## EXERCISE REQUIREMENTS:
(a) In the Super Meat Boy review excerpt, which game does the reviewer say Super Meat Boy makes look like a 9-piece jigsaw puzzle?
(b) Pick up the Super Meat Boy review after its last sentence and keep writing it.

++++ DOCUMENT EXCERPT

The gameplay is really insanely fast, fluid, and fun. Let’s get that out of the way. It’s also the most difficult thing you’ll play this year most likely, making Super Mario Galaxy 2 look like a 9-piece jigsaw puzzle in comparison. It also makes the deaths in LIMBO look like a gentle pat on the head. This is tough-as-nails, no-nonsense platforming fare, that plays like a love letter to the genre’s 8- and 16-bit roots, while at the same time throwing enough new and interesting variations into the mix so it doesn’t feel stale. Playing Meat Boy is a breathtaking experience, and while you will die – over, and over, and over again – it presents itself so nicely, and the controls are so efficient and tight, that it doesn’t matter. I never once was frustrated at the endless deaths presented in Super Meat Boy, while even some easier games get a controller through the screen at least once. But nay – SMB, and my television, stay safe from this fate!

So the gameplay is evil. It’s cruel. If you don't mind the rather adult metaphor, it’s the gaming equivalent of being sexually submissive (actually a Might Jill Off character is playable, so that’s actually a healthy comparison)! So like being sexually submissive, the game will have you crawling back for more, despite slapping you around like its bitch to no end. Yes, Meat Boy is masochistic, and plays simultaneously as both homage and parody to the hells-tough platformers of the olden times, an era which, I admit, I was too young for - my first platformers were full-3D jaunts like Super Mario 64 - but nontheless an era which is fondly remembered by all who dare call themselves a "gamer". Meat Boy is mean to you. It will crush your soul. And it makes it look so simple, too.

++++++++
++++ RECORD SET

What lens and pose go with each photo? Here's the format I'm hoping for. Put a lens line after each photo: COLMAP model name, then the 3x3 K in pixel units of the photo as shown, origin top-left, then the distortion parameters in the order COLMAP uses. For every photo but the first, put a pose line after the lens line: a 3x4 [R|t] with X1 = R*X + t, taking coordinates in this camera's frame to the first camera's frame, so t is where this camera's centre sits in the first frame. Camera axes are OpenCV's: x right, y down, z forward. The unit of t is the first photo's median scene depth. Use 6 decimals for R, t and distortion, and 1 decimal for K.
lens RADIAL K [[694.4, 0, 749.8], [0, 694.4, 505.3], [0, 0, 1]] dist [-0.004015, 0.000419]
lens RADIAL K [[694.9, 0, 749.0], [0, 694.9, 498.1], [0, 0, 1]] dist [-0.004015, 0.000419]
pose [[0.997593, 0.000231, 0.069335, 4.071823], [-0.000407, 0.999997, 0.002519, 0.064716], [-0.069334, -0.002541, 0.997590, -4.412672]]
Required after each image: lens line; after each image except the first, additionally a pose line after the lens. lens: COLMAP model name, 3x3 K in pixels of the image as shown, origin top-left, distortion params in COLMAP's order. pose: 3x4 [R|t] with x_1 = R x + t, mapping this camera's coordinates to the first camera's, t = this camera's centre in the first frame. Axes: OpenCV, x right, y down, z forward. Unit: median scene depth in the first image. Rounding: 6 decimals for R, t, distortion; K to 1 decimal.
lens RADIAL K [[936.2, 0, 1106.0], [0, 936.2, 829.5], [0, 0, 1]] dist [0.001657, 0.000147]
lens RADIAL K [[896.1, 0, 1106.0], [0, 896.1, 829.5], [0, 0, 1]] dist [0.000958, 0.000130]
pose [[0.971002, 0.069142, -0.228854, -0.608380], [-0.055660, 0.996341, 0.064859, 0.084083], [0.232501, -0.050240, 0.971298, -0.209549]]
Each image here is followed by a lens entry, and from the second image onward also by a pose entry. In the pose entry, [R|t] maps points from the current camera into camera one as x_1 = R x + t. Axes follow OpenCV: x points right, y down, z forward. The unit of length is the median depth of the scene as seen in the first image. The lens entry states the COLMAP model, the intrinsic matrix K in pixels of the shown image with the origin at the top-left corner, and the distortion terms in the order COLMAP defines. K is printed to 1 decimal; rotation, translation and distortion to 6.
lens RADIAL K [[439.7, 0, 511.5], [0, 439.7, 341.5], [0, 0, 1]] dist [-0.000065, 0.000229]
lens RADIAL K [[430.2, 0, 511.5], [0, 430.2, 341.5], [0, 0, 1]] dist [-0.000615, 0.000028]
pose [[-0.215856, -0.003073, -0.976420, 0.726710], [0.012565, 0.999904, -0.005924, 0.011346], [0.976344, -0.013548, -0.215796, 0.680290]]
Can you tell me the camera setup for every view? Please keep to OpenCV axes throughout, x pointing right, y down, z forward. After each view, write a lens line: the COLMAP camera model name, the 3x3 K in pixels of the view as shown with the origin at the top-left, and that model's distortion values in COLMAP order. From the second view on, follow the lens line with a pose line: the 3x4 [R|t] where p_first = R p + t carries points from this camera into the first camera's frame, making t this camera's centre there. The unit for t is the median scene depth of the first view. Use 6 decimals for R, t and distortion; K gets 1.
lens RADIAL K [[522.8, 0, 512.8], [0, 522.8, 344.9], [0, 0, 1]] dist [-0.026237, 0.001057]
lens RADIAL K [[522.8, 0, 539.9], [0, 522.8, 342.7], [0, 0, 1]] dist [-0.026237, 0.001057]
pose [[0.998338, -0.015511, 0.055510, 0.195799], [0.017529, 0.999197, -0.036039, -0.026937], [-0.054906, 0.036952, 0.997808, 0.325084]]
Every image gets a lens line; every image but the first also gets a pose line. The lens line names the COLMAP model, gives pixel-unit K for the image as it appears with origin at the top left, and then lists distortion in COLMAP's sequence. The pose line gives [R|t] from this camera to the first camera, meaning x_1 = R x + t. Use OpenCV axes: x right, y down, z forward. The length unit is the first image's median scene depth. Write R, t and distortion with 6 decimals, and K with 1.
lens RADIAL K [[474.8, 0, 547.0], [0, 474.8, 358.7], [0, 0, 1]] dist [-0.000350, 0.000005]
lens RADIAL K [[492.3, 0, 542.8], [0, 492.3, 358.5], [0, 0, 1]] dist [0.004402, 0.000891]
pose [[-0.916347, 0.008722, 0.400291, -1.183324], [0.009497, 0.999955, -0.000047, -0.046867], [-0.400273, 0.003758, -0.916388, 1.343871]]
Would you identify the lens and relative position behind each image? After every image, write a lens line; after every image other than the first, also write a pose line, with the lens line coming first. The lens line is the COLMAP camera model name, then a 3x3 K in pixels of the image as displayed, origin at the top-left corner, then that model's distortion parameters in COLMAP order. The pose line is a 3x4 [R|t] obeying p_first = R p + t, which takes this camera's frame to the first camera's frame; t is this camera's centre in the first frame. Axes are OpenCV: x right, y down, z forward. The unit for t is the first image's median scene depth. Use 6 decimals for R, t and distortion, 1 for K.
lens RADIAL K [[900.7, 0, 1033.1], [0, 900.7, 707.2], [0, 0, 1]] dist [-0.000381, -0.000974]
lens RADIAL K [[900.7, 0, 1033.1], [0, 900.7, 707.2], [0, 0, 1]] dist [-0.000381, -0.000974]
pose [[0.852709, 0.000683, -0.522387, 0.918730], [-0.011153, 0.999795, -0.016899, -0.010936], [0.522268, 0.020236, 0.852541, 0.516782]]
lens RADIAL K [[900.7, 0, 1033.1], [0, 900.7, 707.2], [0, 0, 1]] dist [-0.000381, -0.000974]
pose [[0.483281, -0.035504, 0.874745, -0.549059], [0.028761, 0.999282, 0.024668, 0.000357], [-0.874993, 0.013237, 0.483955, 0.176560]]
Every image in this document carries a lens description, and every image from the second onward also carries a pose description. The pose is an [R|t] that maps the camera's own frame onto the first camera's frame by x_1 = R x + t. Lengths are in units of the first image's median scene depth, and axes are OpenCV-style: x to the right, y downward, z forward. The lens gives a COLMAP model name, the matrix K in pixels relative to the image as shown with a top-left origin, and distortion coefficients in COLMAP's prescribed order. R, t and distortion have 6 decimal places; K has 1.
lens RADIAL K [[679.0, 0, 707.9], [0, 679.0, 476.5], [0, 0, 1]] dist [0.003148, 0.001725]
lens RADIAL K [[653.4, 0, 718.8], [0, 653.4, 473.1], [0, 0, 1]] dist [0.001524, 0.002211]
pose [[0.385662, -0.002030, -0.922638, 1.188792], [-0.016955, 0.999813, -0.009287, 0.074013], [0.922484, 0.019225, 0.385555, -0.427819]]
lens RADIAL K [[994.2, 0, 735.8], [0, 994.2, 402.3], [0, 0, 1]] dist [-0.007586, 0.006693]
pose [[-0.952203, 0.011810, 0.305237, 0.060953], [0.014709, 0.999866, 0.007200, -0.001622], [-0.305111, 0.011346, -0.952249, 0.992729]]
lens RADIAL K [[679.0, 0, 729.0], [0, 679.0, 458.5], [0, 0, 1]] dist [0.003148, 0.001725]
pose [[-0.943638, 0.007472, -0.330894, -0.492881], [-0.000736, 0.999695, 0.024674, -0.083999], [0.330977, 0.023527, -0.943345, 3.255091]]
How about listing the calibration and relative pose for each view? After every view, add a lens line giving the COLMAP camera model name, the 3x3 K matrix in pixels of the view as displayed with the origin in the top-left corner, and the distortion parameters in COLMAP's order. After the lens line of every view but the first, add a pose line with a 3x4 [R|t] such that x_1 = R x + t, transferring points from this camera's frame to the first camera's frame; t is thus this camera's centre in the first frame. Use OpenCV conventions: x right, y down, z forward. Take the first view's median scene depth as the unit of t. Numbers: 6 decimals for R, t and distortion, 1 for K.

++++++++

## ANSWERS BELOW:
(a) Super Mario Galaxy 2.

(b)
The graphics are also simple, yet stylized – the cutscenes are drawn in Flash-like cartoons, yet the gameplay is a combination of lush pixel art and absolutely stunning physics-based liquids. Meat Boy himself is really just a cube of meat, yet every object he touches is coated with a meaty residue as he bounces lightning-quick from walljump to walljump. And this residue is retained across deaths, so you get to see where you’ve been and died even on your hundredth try – and it may actually come to that in the later levels! Like I said though – it never gets frustrating, and once your head is in the zone it can actually become quite a cathartic experience.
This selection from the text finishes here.